Well, that is wrong. Single value accesses are O(1) amortized.

Also, Java is a lower level language but I don’t think simply programming in Java instead teaches you this. Either way, it’s the difference between learning how to write programs and learning computer science.

2 comments

Updated the original comment accordingly.

I suppose that’s also fair. I would say that Java at least makes you aware that there is magic afoot. You have to explicitly write that you’d like to use a HashMap, at which point someone writing or reading the code might wonder “what’s that?” Instead, python hides behind the abstraction of a “dictionary” when it should be in my opinion broadcasted from the high heavens that this is a hash map in disguise.

As far as the remainder of your comment, I agree wholeheartedly. Learn computer science. It makes you a better programmer.

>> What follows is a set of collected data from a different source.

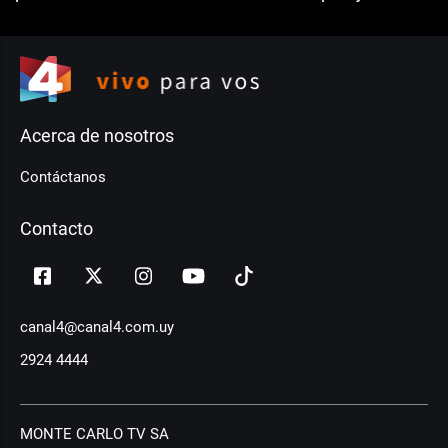
Acerca de nosotros
Contáctanos
Contacto
canal4@canal4.com.uy
2924 4444
MONTE CARLO TV SA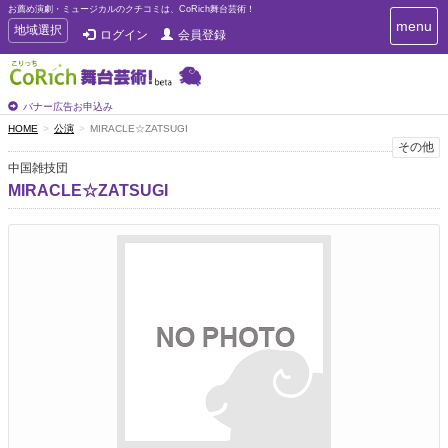
お薦め演劇・ミュージカルのクチコミは、CoRich舞台芸術！
T
menu
T
地域選択
ログイン
会員登録
o
o
g
g
g
g
l
l
バナー広告お申込み
e
e
HOME
公演
MIRACLE☆ZATSUGI
n
n
その他
a
a
v
中国雑技団
i
v
MIRACLE☆ZATSUGI
g
i
a
g
t
a
i
t
o
n
i
o
n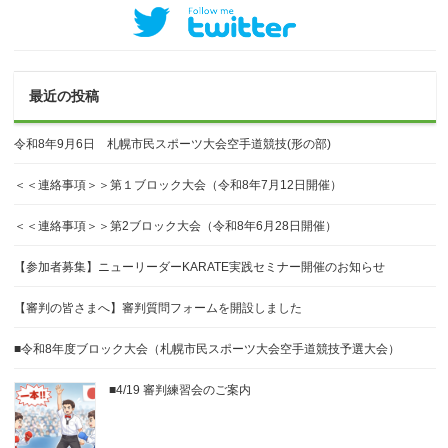
最近の投稿
令和8年9月6日 札幌市民スポーツ大会空手道競技(形の部)
＜＜連絡事項＞＞第１ブロック大会（令和8年7月12日開催）
＜＜連絡事項＞＞第2ブロック大会（令和8年6月28日開催）
【参加者募集】ニューリーダーKARATE実践セミナー開催のお知らせ
【審判の皆さまへ】審判質問フォームを開設しました
■令和8年度ブロック大会（札幌市民スポーツ大会空手道競技予選大会）
■4/19 審判練習会のご案内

Yeah, that’s true. Calling it a “dictionary” definitely doesn’t help! I would support any and all efforts to stop inventing new words for established constructs. I learned to program with Python and I am confident these things held me back, now that you mention it.
You got me curious there. Do you have any resource recommendation to learn about the cost of different data structures/algos and such?
This is what big O (also little O and little omega) notation is all about. Unfortunately, all the resources I know of teach it as pure mathematics, so they require a firm grasp of mathematical proofs to understand the details and implications.

With that said I highly recommend the classic Introduction to Algorithms (CLRS for short) by Cormen et Al. It is written in clear and straightforward language. And the lectures on MIT OCW by Erik Demaine are outstanding.

By reading and watching the lectures I deeply understood stuff that I had just muddled through previously.

https://en.m.wikipedia.org/wiki/Introduction_to_Algorithms

Introduction to Algorithms is a classic that every serious programmer should read cover to cover.

at my first programming job (now almost 30 years ago), I remember implementing the red-black tree algorithms in C from that book. It is chock full of really useful ideas that will make your systems better.

CLRS is the text, but for a more gentle introduction see Grokking Algorithms.